## [GOAL]
Transcribe the passage of the beacon preamble text below, starting at "The structure of" and ending at "frame synchronization pattern.".

— start of TEXT TO READ —

The structure of the 406 MHz message preamble is provided in the diagram below. The preamble of the 406 MHz digital message allows the receiver-processor to:
- detect the incoming signal and lock on its frequency, using the unmodulated carrier transmission;
- lock on the phase and bit timing of the modulation using the bit synchronization pattern; and
- identify the first data bit of the message using the frame synchronization pattern.
Therefore, this preamble must be fixed and identical for all Cospas-Sarsat 406 MHz beacons, and encoded according to the format outlined in the figure below.
Self-Test Mode Preamble
A 406 MHz beacon can be designed to perform a short self-test. The self-test transmission may consist of a short duration emission of a single burst. If the beacon transmits in the self-test mode, the self-test signal must have a frame synchronization pattern of 011010000 to ensure that the satellite or ground equipment will NOT process this test transmission. This eliminates the risk of a false alert being generated by the self-test burst. In addition, self-test transmissions must be kept to a minimum as they may interfere with "real" 406 MHz distress alerts.
In the self-test transmission mode the complete test transmission must be limited to one burst only, of a maximum duration of 440 ms for a short message or 520 ms for a long message. If a 440 ms transmission is used for a beacon encoded with the long format message, the message should be truncated without changing the format flag (bit 25).

— end of TEXT TO READ —
— start of DATA LISTING —

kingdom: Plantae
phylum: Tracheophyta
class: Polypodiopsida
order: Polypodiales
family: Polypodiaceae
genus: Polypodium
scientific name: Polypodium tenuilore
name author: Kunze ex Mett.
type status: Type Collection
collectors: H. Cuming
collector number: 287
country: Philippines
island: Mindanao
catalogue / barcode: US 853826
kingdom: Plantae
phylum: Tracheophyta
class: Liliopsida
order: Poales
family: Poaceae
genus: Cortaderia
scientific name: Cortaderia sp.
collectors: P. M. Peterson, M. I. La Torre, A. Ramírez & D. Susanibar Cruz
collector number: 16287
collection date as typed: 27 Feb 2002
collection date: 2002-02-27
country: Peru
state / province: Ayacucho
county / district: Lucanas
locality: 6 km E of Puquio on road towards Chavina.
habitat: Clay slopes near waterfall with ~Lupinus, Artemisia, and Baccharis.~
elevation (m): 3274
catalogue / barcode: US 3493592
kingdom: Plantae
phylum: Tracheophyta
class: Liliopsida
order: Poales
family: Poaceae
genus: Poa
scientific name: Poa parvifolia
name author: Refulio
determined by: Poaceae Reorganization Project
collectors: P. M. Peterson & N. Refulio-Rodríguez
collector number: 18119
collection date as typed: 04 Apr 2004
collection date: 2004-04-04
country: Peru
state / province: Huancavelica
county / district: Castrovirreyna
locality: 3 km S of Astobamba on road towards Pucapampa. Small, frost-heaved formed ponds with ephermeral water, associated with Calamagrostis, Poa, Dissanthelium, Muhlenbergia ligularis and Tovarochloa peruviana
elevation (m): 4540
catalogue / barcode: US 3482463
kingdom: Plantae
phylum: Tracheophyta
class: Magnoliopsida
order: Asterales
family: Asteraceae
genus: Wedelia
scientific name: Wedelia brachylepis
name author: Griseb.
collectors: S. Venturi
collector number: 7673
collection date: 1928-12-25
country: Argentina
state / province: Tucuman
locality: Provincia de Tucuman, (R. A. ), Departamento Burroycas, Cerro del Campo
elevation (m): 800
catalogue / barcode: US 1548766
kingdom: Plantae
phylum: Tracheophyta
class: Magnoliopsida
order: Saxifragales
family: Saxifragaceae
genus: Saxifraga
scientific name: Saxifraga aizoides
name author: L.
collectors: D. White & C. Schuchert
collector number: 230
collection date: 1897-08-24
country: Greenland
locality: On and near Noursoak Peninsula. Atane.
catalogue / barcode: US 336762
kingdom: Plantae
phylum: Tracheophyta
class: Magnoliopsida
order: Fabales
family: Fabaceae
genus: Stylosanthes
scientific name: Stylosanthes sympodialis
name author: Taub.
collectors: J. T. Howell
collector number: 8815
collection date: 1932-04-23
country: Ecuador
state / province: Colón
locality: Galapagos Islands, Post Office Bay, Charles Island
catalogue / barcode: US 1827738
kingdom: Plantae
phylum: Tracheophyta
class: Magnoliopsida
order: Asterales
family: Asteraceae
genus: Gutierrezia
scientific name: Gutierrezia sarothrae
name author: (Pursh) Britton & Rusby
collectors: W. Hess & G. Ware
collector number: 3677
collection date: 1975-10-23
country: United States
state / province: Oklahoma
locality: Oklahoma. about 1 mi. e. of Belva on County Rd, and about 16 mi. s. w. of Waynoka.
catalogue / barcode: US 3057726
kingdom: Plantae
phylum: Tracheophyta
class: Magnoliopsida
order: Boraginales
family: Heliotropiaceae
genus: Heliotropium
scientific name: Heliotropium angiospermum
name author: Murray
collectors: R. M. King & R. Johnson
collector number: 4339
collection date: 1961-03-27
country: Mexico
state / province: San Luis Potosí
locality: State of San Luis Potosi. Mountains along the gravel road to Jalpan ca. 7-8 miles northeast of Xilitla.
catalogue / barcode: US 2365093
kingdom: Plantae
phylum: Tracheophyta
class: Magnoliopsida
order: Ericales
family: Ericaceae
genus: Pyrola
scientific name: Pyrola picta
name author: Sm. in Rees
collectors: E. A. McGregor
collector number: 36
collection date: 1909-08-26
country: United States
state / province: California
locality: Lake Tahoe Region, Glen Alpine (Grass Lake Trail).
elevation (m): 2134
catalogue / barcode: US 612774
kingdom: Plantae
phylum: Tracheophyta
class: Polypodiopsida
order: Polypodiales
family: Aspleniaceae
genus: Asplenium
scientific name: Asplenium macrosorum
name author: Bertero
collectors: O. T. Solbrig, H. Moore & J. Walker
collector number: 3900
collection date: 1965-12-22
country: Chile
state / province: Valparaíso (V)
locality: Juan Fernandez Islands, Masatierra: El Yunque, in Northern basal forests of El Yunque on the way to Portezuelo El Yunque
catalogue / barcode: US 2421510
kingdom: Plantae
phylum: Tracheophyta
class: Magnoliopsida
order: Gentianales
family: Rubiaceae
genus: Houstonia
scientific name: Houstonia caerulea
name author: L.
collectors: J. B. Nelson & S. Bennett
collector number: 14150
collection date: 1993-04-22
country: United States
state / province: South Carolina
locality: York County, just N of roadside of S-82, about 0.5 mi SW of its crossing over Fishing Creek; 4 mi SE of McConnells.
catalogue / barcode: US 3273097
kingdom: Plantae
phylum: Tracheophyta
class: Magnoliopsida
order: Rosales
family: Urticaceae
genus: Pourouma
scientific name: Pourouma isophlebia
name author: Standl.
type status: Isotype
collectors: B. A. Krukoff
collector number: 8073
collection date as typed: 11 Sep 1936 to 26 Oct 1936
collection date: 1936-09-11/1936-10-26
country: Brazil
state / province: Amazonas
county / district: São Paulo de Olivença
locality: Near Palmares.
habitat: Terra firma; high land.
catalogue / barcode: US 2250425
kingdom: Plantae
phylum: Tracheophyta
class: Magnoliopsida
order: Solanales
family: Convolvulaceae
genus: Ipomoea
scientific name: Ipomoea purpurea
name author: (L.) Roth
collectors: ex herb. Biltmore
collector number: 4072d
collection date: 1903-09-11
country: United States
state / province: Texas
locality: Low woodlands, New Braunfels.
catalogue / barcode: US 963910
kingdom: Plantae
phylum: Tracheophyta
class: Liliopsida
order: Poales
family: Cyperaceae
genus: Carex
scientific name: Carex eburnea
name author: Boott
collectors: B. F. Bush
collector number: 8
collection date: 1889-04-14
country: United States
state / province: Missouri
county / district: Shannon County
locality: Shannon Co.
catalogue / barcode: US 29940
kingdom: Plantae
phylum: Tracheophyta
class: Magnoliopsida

— end of DATA LISTING —

## [FINAL RESULT]
The structure of the 406 MHz message preamble is provided in the diagram below. The preamble of the 406 MHz digital message allows the receiver-processor to:
- detect the incoming signal and lock on its frequency, using the unmodulated carrier transmission;
- lock on the phase and bit timing of the modulation using the bit synchronization pattern; and
- identify the first data bit of the message using the frame synchronization pattern.